--- DATA RECORDS Enclosed Below ---

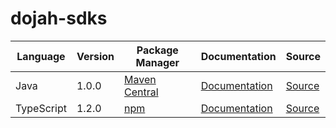 # dojah-sdks


|Language|Version|Package Manager|Documentation|Source|
|-|-|-|-|-|
|Java|1.0.0|[Maven Central](https://search.maven.org/artifact/com.konfigthis.dojah/dojah-java-sdk/1.0.0/jar)|[Documentation](https://github.com/konfig-dev/dojah-sdks/tree/main/java/README.md)|[Source](https://github.com/konfig-dev/dojah-sdks/tree/main/java)|
|TypeScript|1.2.0|[npm](https://www.npmjs.com/package/dojah-typescript-sdk/v/1.2.0)|[Documentation](https://github.com/konfig-dev/dojah-sdks/tree/main/typescript/README.md)|[Source](https://github.com/konfig-dev/dojah-sdks/tree/main/typescript)|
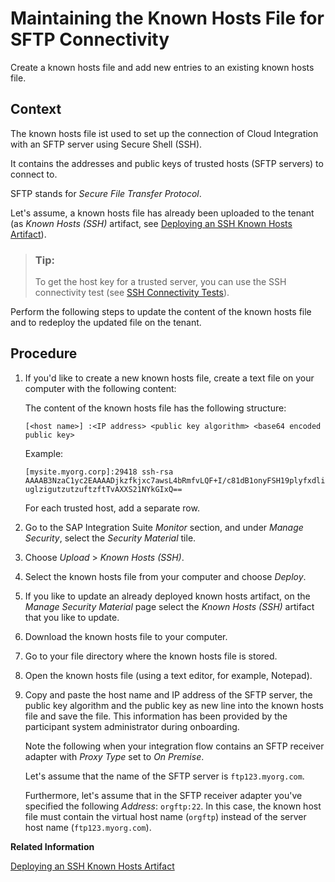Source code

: <!-- loio514e3837c060469d93aa71079ed4e261 -->

# Maintaining the Known Hosts File for SFTP Connectivity

Create a known hosts file and add new entries to an existing known hosts file.



<a name="loio514e3837c060469d93aa71079ed4e261__context_N10014_N10011_N10001"/>

## Context

The known hosts file ist used to set up the connection of Cloud Integration with an SFTP server using Secure Shell \(SSH\).

It contains the addresses and public keys of trusted hosts \(SFTP servers\) to connect to.

SFTP stands for *Secure File Transfer Protocol*.

Let's assume, a known hosts file has already been uploaded to the tenant \(as *Known Hosts \(SSH\)* artifact, see [Deploying an SSH Known Hosts Artifact](../50-Development/deploying-an-ssh-known-hosts-artifact-46da324.md)\).

> ### Tip:  
> To get the host key for a trusted server, you can use the SSH connectivity test \(see [SSH Connectivity Tests](../50-Development/ssh-connectivity-tests-da7dfd0.md)\).

Perform the following steps to update the content of the known hosts file and to redeploy the updated file on the tenant.



## Procedure

1.  If you'd like to create a new known hosts file, create a text file on your computer with the following content:

    The content of the known hosts file has the following structure:

    `[<host name>] :<IP address> <public key algorithm> <base64 encoded public key>`

    Example:

    `[mysite.myorg.corp]:29418 ssh-rsa AAAAB3NzaC1yc2EAAAADjkzfkjxc7awsL4bRmfvLQF+I/c81dB1onyFSH19plyfxdliuglzigutzutzuftzftTvAXXS21NYkGIxQ==`

    For each trusted host, add a separate row.

2.  Go to the SAP Integration Suite *Monitor* section, and under *Manage Security*, select the *Security Material* tile.

3.  Choose *Upload* \> *Known Hosts \(SSH\)*.

4.  Select the known hosts file from your computer and choose *Deploy*.

5.  If you like to update an already deployed known hosts artifact, on the *Manage Security Material* page select the *Known Hosts \(SSH\)* artifact that you like to update.

6.  Download the known hosts file to your computer.

7.  Go to your file directory where the known hosts file is stored.

8.  Open the known hosts file \(using a text editor, for example, Notepad\).

9.  Copy and paste the host name and IP address of the SFTP server, the public key algorithm and the public key as new line into the known hosts file and save the file. This information has been provided by the participant system administrator during onboarding.

    Note the following when your integration flow contains an SFTP receiver adapter with *Proxy Type* set to *On Premise*.

    Let's assume that the name of the SFTP server is `ftp123.myorg.com`.

    Furthermore, let's assume that in the SFTP receiver adapter you've specified the following *Address*: `orgftp:22`. In this case, the known host file must contain the virtual host name \(`orgftp`\) instead of the server host name \(`ftp123.myorg.com`\).


**Related Information**  


[Deploying an SSH Known Hosts Artifact](../50-Development/deploying-an-ssh-known-hosts-artifact-46da324.md "This artifact type specifies the known hosts file used when configuring secure connectivity based on SSH File Transfer Protocol (SFTP).")

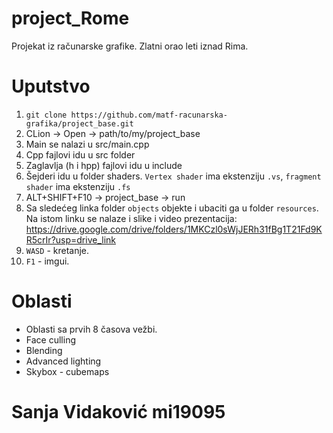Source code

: # project_Rome
Projekat iz računarske grafike.
Zlatni orao leti iznad Rima.

# Uputstvo
1. `git clone https://github.com/matf-racunarska-grafika/project_base.git`
2. CLion -> Open -> path/to/my/project_base
3. Main se nalazi u src/main.cpp
4. Cpp fajlovi idu u src folder
5. Zaglavlja (h i hpp) fajlovi idu u include
6. Šejderi idu u folder shaders. `Vertex shader` ima ekstenziju `.vs`, `fragment shader` ima ekstenziju `.fs`
7. ALT+SHIFT+F10 -> project_base -> run
8. Sa sledećeg linka folder `objects` objekte i ubaciti ga u folder `resources`. Na istom linku se nalaze i slike i video prezentacija: https://drive.google.com/drive/folders/1MKCzl0sWjJERh31fBg1T21Fd9KR5crIr?usp=drive_link
9. `WASD` - kretanje.
10. `F1` - imgui.

# Oblasti
- Oblasti sa prvih 8 časova vežbi.
- Face culling
- Blending
- Advanced lighting
- Skybox - cubemaps

# Sanja Vidaković mi19095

--- End of Enclosed DATA RECORDS ---

#### WORK INSTRUCTION
List the lines of the entries that include "Documentation".

#### WRITTEN RESPONSE
|Language|Version|Package Manager|Documentation|Source|
|Java|1.0.0|[Maven Central](https://search.maven.org/artifact/com.konfigthis.dojah/dojah-java-sdk/1.0.0/jar)|[Documentation](https://github.com/konfig-dev/dojah-sdks/tree/main/java/README.md)|[Source](https://github.com/konfig-dev/dojah-sdks/tree/main/java)|
|TypeScript|1.2.0|[npm](https://www.npmjs.com/package/dojah-typescript-sdk/v/1.2.0)|[Documentation](https://github.com/konfig-dev/dojah-sdks/tree/main/typescript/README.md)|[Source](https://github.com/konfig-dev/dojah-sdks/tree/main/typescript)|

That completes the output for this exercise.